Dass Haflinger von Natur aus etwas breiter gebaut sind und manchmal etwas molliger sind, liegt vielleicht auch daran, dass ausschließlich jeder Haflinger, den ich kenne, seinen Kopf am liebsten in den Futtereimer steckt. Oft betiteln Haflingerliebhaber ihre Blondschöpfe als „verfressen“ und „äußerst klug“, wenn es darum geht, die Leckerlis in den Taschen der Besitzer zu suchen.
Meiner Meinung nach ist ein Pferd wie ein Mensch auch nur das, wozu es gemacht wird. Und da kann ein Haflinger genauso ein nervöses Temperamentbündel sein, wie ein Vollblut auch die Gelassenheit schlechthin. Sehr viel vom Charakter eines Pferdes macht die richtige oder falsche Erziehung und Ausbildung aus, eine Mischung aus Strenge und Vertrauen, Grenzen und die Möglichkeit zur freien Entfaltung. Ich kenne sowohl Haflinger, die im Schulbetrieb als absolute Verlasspferde laufen, als auch leistungsstarke Sporthaflinger mit traumhaften Gängen und freche Freizeithaflinger mit einer Vorliebe für Springen.

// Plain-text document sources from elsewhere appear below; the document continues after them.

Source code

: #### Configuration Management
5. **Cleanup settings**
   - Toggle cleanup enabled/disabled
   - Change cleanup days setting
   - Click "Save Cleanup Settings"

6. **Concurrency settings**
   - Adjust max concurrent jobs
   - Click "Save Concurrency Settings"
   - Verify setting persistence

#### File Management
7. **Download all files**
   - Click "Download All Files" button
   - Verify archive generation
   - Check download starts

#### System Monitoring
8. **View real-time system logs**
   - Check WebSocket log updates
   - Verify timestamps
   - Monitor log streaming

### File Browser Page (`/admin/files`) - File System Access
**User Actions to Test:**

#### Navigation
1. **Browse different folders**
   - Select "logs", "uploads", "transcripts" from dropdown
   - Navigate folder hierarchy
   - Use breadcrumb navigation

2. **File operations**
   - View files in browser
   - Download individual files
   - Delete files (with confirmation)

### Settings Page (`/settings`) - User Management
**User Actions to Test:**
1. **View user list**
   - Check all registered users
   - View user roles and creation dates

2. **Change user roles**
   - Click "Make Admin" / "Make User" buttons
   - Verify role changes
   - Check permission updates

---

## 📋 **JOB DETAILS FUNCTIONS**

Ob man die goldenen Vierbeiner liebt oder nicht liebt, liegt jedem frei. Ich rate denjenigen aber, die jetzt vielleicht die Nase rümpfen und abschätzig auf die Haflinger hinabblicken, noch einmal zu überdenken, warum sie Haflinger nicht mögen. Es sind Pferde wie alle anderen auch, jedes individuell und mit seinem ganz eigenen Charakter – nur weil sie alle im Grunde dieselbe Fellfarbe haben, kann man den sturen, verzogenen Dicken nicht mit dem fleißigen Energiepaket vergleichen und jene, die trotzdem über jeden Haflinger lästern, sind entweder einfach nur arrogant und eingebildet oder haben keine Ahnung, wovon sie reden.